- _What to work on_
Produce an exact copy of the lines from the line that contains "right knee: (107, 538)" to the end of the listing below.

- _Data shown_
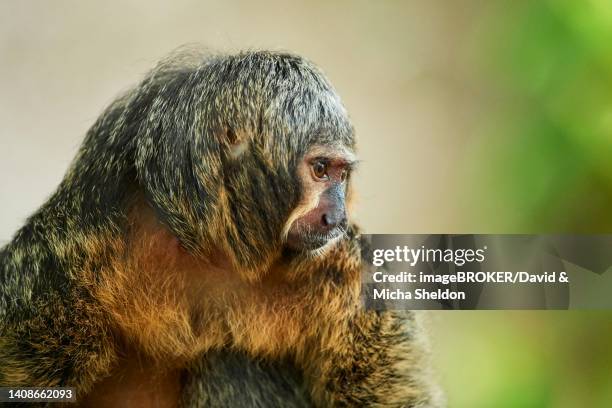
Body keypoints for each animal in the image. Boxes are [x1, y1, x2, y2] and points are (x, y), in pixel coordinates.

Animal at [0, 49, 442, 406]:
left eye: (341, 175)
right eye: (320, 170)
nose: (337, 217)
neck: (216, 248)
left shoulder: (349, 269)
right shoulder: (66, 255)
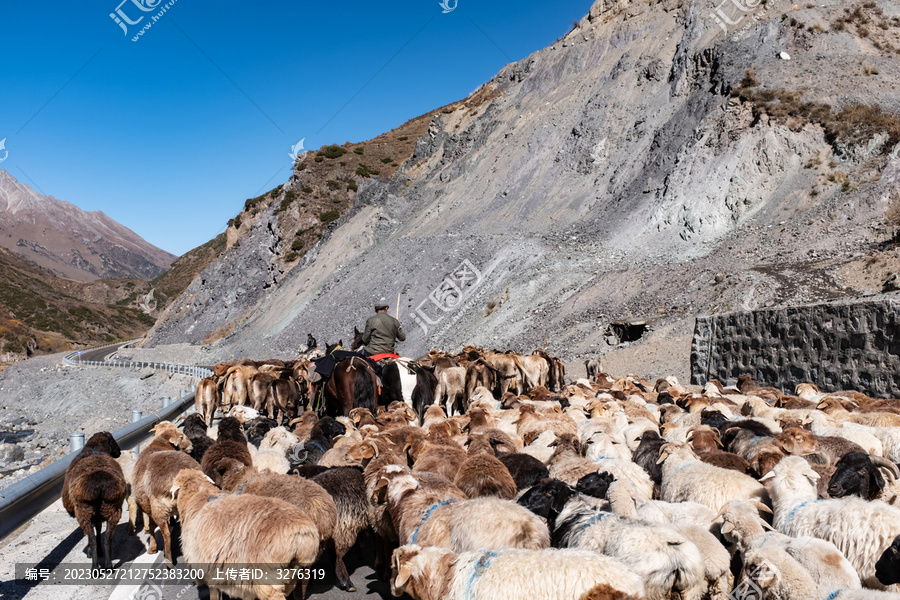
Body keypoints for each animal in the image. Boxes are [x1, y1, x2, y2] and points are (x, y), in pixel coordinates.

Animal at [60, 434, 125, 568]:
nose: (119, 452)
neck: (95, 448)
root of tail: (99, 484)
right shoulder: (98, 516)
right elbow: (99, 530)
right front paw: (100, 552)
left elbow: (96, 533)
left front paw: (91, 552)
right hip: (112, 509)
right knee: (107, 538)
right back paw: (108, 566)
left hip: (85, 512)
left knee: (92, 539)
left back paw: (94, 567)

- _Solution_
right knee: (107, 538)
right back paw: (108, 566)
left hip: (85, 512)
left knee: (92, 539)
left back paw: (94, 567)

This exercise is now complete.